No CrossRef data available.
Published online by Cambridge University Press: 18 February 2026
With the rapid development of artificial intelligence technology, robotics, as its core branch, has attracted extensive attention from researchers. This paper designs and develops a robotic arm learning system based on multi-source sensor information fusion, which investigates the autonomous learning capability of robotic arms by closely integrating deep reinforcement learning (DRL) as the core framework for skill acquisition. By incorporating imitation learning as a source of expert prior and leveraging DRL’s intrinsic ability for policy optimization through environmental exploration, the proposed system achieves both rapid learning and robust generalization.

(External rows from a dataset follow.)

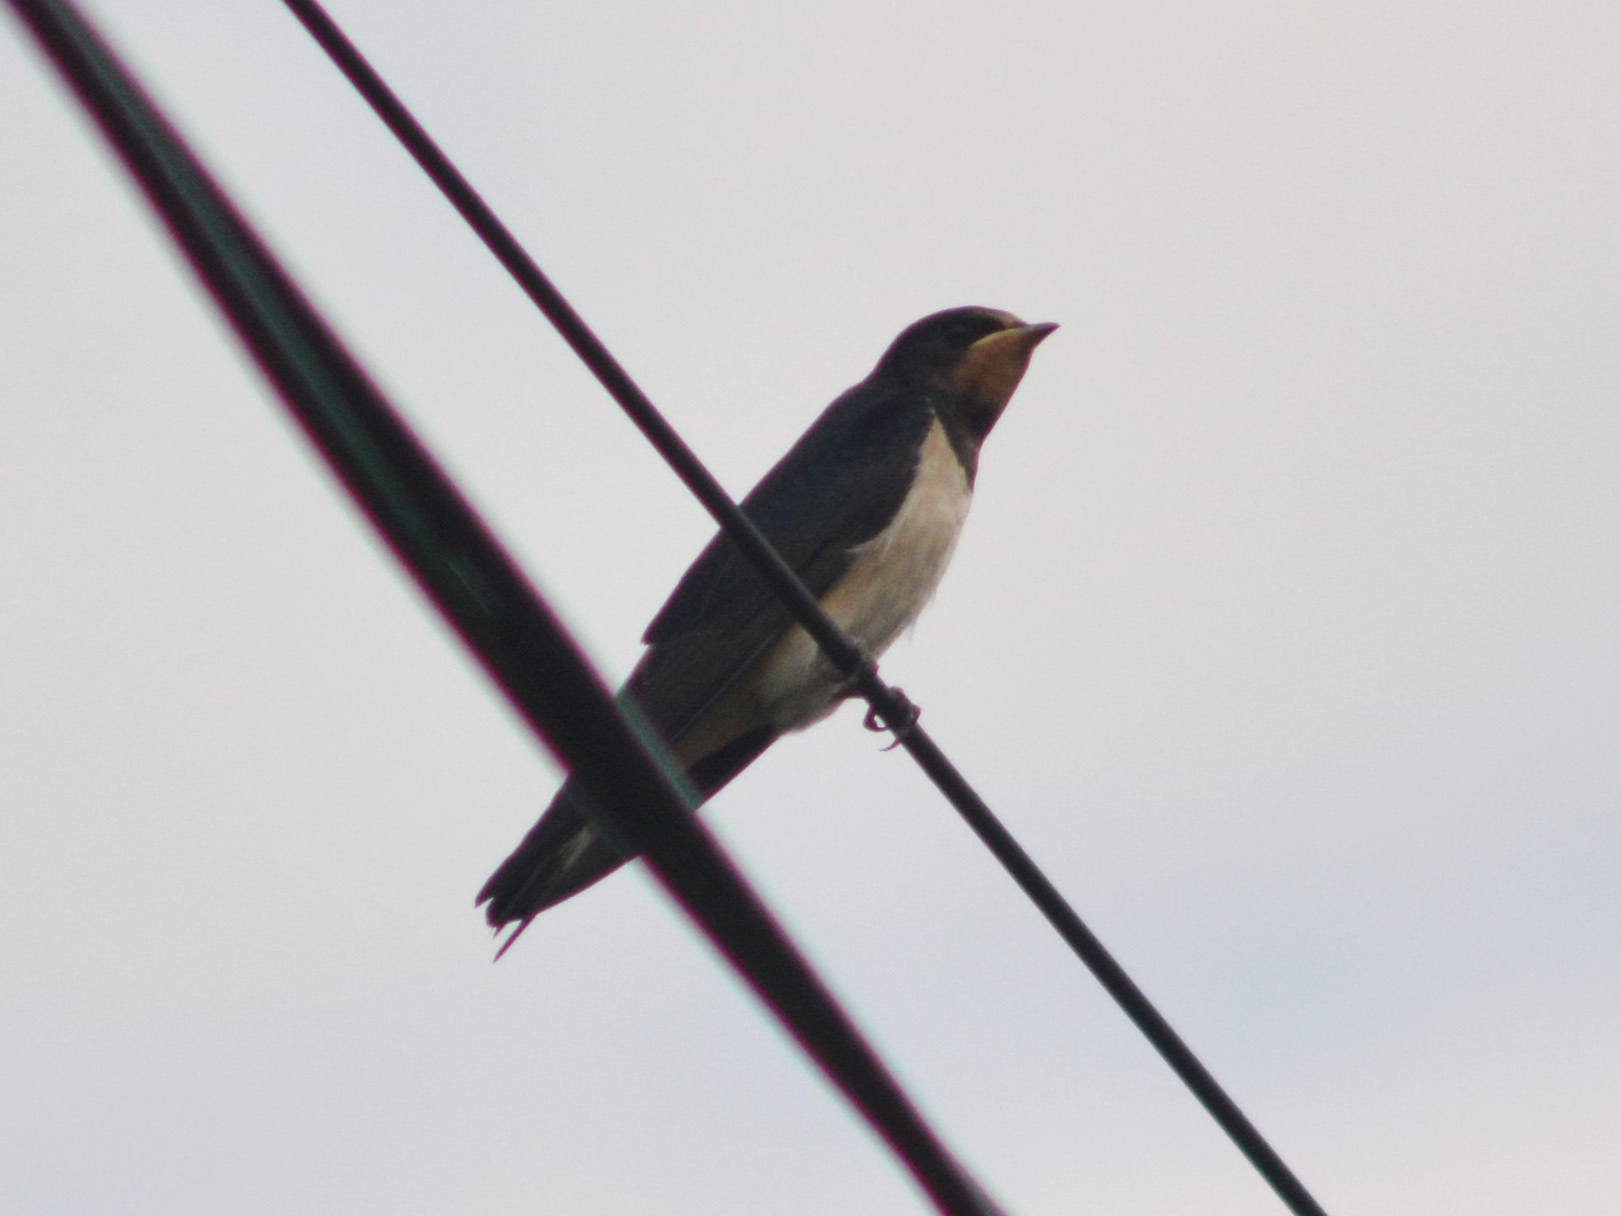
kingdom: Animalia
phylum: Chordata
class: Aves
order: Passeriformes
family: Hirundinidae
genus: Hirundo
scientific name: Hirundo rustica
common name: Barn swallow
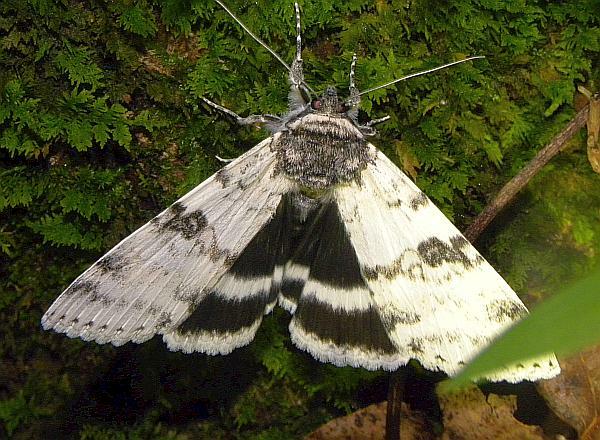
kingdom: Animalia
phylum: Arthropoda
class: Insecta
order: Lepidoptera
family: Erebidae
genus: Catocala
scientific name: Catocala relicta
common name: White underwing
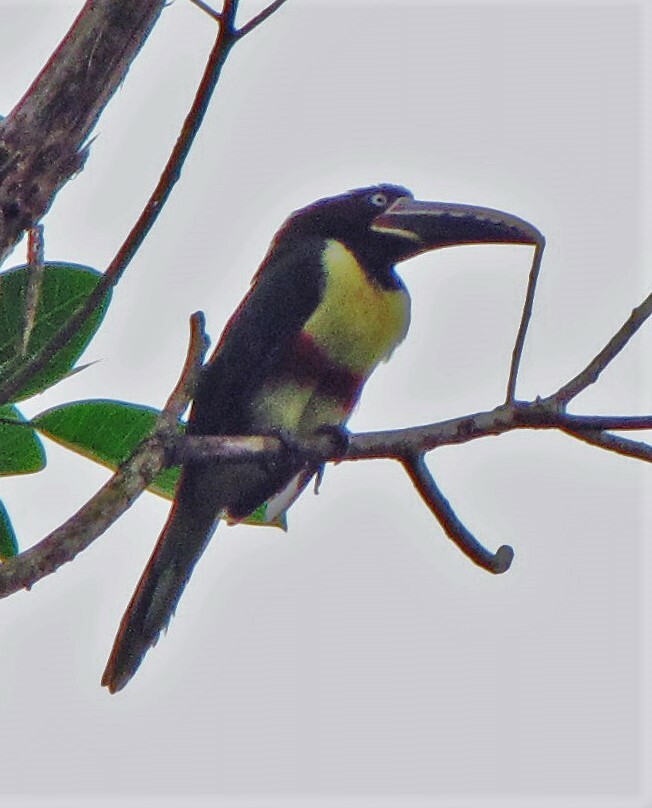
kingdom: Animalia
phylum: Chordata
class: Aves
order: Piciformes
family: Ramphastidae
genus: Pteroglossus
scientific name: Pteroglossus castanotis
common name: Chestnut-eared aracari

Specifically, we introduce the gradient penalty mechanism from Wasserstein generative adversarial networks (WGANs), a technique that improves the stability of adversarial training by penalizing gradients that deviate from a specified norm. This mechanism is incorporated into the soft actor-critic (SAC) algorithm, a widely used off-policy DRL method known for its sample efficiency and robust performance in continuous control tasks. The resulting SAC-GP (SAC-gradient penalty) algorithm benefits from both SAC’s stable policy learning and WGAN’s improved training regularization, leading to superior convergence speed and system stability. Furthermore, this paper proposes a hybrid learning framework by combining generative adversarial imitation learning (GAIL) with SAC-GP, enabling the agent to benefit from both demonstration-based policy initialization and continuous self-improvement via reinforcement learning. Finally, a door-opening experiment is designed to verify the learning and execution capabilities of the system in both virtual and real environments. Experimental results demonstrate that the proposed learning system possesses excellent learning and motion execution abilities in practical applications. This achievement not only provides new insights for research in robot learning but also lays a solid foundation for the future development of robotic technology.